Input records:
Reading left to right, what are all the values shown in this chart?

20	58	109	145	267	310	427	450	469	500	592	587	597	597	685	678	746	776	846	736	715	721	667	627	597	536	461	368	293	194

--

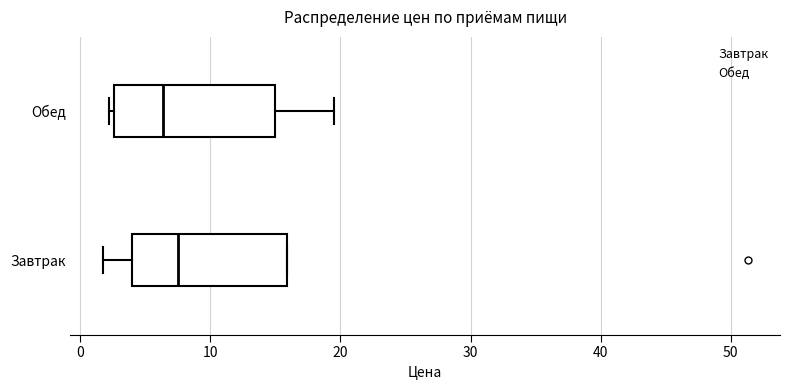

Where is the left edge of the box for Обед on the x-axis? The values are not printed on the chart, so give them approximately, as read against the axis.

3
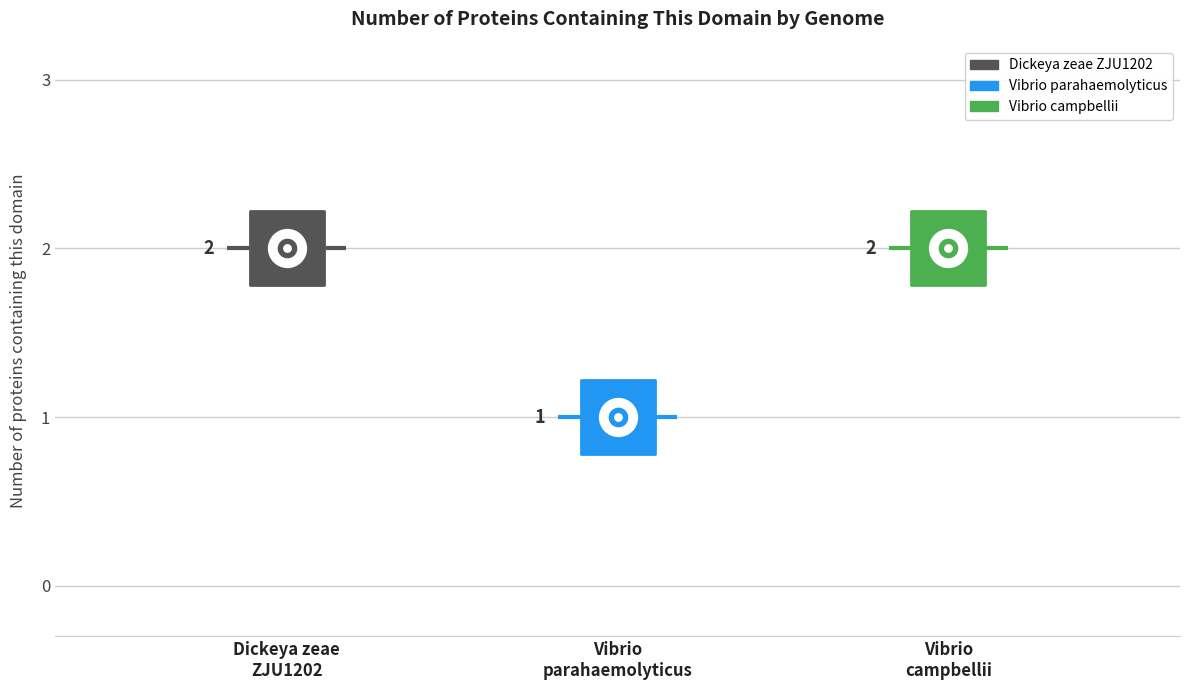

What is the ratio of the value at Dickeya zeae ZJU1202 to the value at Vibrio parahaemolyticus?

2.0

--

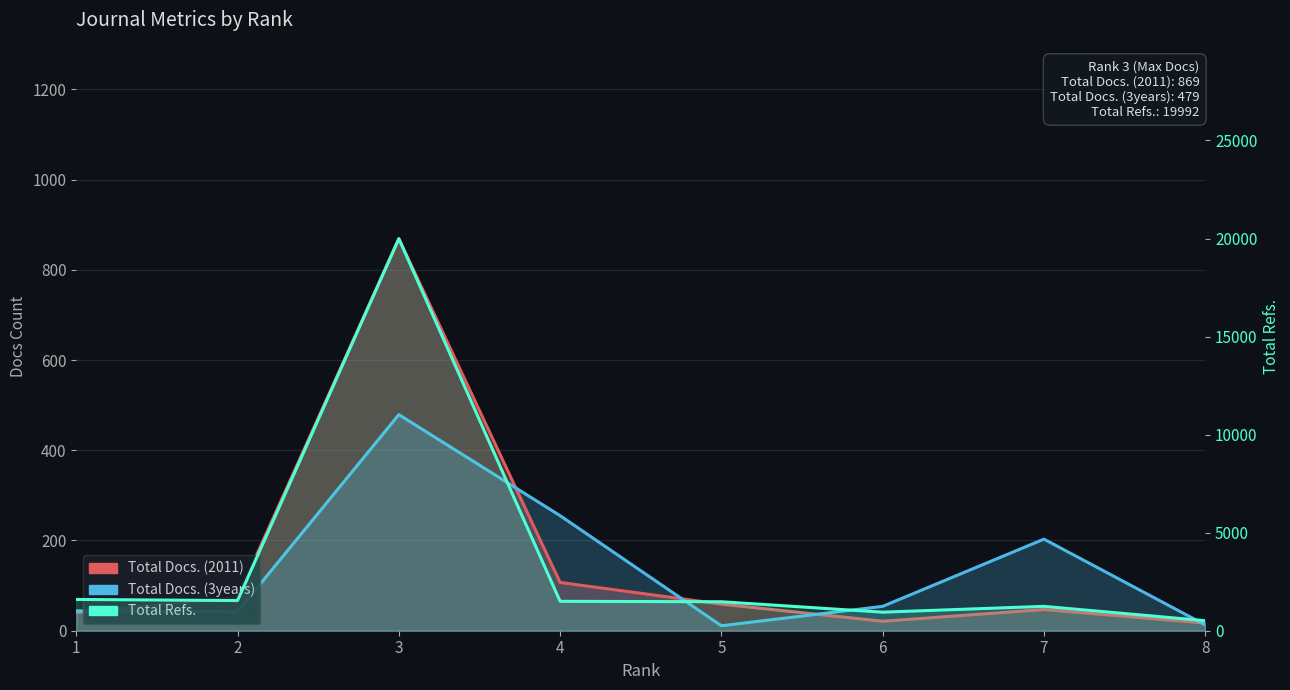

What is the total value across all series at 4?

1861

Exercise requirements: Output the records section that opens with the line containing "Where is the" and closes with the line containing "What is the ratio", both lines included, as a JSON list of strings with one string per line. Leave out blank lines and pictures.

Solution for this task:
[
  "Where is the left edge of the box for Обед on the x-axis? The values are not printed on the chart, so give them approximately, as read against the axis.",
  "3",
  "What is the ratio of the value at Dickeya zeae ZJU1202 to the value at Vibrio parahaemolyticus?"
]